WORK REQUIRED -
Reproduce the entries word for word, from their first line through the line containing "TTT mozgalmak", including both of these lines.

EXERCISE MATERIAL -
....

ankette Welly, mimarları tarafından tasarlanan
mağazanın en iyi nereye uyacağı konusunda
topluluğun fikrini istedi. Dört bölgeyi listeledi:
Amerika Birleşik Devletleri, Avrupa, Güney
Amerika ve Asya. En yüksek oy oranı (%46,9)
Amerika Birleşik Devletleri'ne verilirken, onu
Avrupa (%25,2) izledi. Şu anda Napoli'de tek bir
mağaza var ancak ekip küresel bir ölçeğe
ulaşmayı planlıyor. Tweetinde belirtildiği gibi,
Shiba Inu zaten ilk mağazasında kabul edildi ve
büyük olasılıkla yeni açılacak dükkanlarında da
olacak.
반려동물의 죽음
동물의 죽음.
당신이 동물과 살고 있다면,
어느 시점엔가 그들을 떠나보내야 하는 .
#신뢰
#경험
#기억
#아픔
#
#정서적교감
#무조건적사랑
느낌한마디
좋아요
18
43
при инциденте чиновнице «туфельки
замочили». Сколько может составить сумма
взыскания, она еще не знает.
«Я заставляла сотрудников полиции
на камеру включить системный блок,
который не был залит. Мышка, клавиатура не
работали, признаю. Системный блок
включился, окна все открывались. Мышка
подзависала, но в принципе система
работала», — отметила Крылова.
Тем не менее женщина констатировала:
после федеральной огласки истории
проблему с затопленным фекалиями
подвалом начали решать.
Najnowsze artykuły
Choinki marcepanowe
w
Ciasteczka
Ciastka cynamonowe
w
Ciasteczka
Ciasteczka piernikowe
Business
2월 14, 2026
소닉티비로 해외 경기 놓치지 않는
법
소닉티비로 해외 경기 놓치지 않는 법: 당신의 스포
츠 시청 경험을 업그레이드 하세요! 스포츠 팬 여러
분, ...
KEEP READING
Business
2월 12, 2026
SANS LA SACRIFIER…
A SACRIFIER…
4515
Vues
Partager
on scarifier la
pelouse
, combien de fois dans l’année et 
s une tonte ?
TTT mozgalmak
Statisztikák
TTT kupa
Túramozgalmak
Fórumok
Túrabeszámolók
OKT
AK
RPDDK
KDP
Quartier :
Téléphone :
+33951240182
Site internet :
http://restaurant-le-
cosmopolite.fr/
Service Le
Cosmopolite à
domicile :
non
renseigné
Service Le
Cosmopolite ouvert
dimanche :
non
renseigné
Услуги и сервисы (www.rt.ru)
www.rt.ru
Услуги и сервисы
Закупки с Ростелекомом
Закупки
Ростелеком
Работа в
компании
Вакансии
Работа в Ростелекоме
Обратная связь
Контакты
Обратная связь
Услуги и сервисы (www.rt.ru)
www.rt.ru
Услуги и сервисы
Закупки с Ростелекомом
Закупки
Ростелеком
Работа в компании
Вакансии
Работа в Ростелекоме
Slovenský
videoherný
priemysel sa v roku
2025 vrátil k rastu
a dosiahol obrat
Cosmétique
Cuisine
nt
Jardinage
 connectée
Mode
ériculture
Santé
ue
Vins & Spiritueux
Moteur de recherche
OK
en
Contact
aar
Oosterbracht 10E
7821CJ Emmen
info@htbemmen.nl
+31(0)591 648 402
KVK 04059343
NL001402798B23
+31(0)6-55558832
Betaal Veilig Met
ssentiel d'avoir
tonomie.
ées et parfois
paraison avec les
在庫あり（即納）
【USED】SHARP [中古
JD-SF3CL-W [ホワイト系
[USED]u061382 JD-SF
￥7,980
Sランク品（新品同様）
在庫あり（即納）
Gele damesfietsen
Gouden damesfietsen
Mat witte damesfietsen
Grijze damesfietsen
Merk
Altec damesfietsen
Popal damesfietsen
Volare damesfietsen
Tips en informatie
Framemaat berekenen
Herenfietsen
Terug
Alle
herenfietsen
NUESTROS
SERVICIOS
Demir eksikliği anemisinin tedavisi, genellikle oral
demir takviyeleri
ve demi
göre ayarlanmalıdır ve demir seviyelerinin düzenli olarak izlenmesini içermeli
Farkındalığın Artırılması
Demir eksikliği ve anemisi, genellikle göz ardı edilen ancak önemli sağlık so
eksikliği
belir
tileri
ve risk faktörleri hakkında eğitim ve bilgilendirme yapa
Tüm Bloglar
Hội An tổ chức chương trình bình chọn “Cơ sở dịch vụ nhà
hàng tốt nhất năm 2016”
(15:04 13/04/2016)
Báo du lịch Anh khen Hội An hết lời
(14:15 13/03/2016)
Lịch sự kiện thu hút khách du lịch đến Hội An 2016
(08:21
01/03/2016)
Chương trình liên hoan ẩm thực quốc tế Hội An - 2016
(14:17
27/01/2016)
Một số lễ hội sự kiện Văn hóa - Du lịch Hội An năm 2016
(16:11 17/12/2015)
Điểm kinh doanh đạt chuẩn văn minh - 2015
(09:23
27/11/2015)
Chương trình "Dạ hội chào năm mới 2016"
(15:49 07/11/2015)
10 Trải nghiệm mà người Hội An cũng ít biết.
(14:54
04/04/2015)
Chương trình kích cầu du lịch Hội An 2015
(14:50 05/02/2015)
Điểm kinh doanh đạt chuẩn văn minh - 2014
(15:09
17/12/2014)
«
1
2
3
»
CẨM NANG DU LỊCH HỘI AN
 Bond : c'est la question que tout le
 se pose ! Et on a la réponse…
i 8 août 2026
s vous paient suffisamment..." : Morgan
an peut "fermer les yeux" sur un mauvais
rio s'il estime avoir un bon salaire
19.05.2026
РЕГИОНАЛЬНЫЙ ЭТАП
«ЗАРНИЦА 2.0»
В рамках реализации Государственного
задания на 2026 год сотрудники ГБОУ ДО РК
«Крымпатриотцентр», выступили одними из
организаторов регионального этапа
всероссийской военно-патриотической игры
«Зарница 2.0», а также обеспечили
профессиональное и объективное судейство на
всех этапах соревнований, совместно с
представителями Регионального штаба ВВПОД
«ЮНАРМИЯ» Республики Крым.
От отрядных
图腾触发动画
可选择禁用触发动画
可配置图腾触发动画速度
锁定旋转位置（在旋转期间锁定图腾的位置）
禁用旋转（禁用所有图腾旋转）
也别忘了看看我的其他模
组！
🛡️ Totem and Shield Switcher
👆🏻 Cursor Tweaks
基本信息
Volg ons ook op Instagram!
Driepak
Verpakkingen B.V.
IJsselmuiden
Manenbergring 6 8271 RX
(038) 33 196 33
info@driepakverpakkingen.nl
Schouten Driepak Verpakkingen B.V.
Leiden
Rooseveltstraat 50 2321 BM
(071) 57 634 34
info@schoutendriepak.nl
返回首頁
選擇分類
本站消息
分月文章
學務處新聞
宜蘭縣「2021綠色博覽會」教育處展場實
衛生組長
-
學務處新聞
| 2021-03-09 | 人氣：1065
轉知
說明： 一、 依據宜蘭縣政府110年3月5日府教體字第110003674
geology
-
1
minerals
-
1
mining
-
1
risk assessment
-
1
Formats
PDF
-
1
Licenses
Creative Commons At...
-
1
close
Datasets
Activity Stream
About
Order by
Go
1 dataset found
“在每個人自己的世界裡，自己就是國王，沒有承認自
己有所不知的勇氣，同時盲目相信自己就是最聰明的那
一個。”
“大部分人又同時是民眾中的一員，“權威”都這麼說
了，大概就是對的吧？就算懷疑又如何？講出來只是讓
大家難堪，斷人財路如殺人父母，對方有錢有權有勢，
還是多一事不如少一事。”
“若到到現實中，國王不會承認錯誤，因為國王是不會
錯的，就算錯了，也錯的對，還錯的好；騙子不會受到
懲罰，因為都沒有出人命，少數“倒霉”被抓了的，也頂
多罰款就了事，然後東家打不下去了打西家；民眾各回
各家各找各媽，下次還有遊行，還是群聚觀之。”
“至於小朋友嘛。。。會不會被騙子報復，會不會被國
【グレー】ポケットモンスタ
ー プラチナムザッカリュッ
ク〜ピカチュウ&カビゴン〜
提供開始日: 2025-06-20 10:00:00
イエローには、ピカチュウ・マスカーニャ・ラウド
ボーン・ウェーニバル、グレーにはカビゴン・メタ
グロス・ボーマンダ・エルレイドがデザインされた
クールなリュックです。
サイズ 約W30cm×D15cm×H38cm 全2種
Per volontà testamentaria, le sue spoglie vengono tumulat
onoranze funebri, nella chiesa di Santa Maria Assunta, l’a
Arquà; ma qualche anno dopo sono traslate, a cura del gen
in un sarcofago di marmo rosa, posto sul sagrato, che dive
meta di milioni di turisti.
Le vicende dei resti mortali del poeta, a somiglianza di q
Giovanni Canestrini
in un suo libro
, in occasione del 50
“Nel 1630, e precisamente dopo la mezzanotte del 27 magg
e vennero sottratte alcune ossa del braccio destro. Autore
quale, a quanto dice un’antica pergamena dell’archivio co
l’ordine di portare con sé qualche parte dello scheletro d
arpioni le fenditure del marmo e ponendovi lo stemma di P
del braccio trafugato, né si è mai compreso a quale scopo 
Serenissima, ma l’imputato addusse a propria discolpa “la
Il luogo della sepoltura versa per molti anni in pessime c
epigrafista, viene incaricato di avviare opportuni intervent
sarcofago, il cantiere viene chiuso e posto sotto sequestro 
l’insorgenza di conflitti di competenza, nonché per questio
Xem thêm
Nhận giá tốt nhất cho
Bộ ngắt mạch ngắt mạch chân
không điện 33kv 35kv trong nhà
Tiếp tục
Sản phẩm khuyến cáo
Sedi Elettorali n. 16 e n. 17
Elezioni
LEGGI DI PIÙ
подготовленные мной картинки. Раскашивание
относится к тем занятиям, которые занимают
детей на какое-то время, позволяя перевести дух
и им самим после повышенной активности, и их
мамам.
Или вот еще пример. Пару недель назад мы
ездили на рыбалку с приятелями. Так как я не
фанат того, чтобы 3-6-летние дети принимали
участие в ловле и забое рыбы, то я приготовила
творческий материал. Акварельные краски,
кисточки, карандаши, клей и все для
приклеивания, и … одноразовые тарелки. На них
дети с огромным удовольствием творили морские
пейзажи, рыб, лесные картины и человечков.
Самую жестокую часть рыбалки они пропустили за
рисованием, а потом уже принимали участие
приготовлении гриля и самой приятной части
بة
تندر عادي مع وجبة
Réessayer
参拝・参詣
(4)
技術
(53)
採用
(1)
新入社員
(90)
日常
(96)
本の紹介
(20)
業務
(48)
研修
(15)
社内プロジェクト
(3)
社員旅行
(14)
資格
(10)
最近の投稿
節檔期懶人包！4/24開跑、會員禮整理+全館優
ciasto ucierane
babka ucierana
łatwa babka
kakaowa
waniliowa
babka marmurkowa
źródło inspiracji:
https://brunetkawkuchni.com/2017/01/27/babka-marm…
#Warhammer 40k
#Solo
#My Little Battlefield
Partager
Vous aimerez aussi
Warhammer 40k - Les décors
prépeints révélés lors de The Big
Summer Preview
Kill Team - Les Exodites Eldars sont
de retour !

....

RESULT OF THIS EXERCISE -
ankette Welly, mimarları tarafından tasarlanan
mağazanın en iyi nereye uyacağı konusunda
topluluğun fikrini istedi. Dört bölgeyi listeledi:
Amerika Birleşik Devletleri, Avrupa, Güney
Amerika ve Asya. En yüksek oy oranı (%46,9)
Amerika Birleşik Devletleri'ne verilirken, onu
Avrupa (%25,2) izledi. Şu anda Napoli'de tek bir
mağaza var ancak ekip küresel bir ölçeğe
ulaşmayı planlıyor. Tweetinde belirtildiği gibi,
Shiba Inu zaten ilk mağazasında kabul edildi ve
büyük olasılıkla yeni açılacak dükkanlarında da
olacak.
반려동물의 죽음
동물의 죽음.
당신이 동물과 살고 있다면,
어느 시점엔가 그들을 떠나보내야 하는 .
#신뢰
#경험
#기억
#아픔
#
#정서적교감
#무조건적사랑
느낌한마디
좋아요
18
43
при инциденте чиновнице «туфельки
замочили». Сколько может составить сумма
взыскания, она еще не знает.
«Я заставляла сотрудников полиции
на камеру включить системный блок,
который не был залит. Мышка, клавиатура не
работали, признаю. Системный блок
включился, окна все открывались. Мышка
подзависала, но в принципе система
работала», — отметила Крылова.
Тем не менее женщина констатировала:
после федеральной огласки истории
проблему с затопленным фекалиями
подвалом начали решать.
Najnowsze artykuły
Choinki marcepanowe
w
Ciasteczka
Ciastka cynamonowe
w
Ciasteczka
Ciasteczka piernikowe
Business
2월 14, 2026
소닉티비로 해외 경기 놓치지 않는
법
소닉티비로 해외 경기 놓치지 않는 법: 당신의 스포
츠 시청 경험을 업그레이드 하세요! 스포츠 팬 여러
분, ...
KEEP READING
Business
2월 12, 2026
SANS LA SACRIFIER…
A SACRIFIER…
4515
Vues
Partager
on scarifier la
pelouse
, combien de fois dans l’année et 
s une tonte ?
TTT mozgalmak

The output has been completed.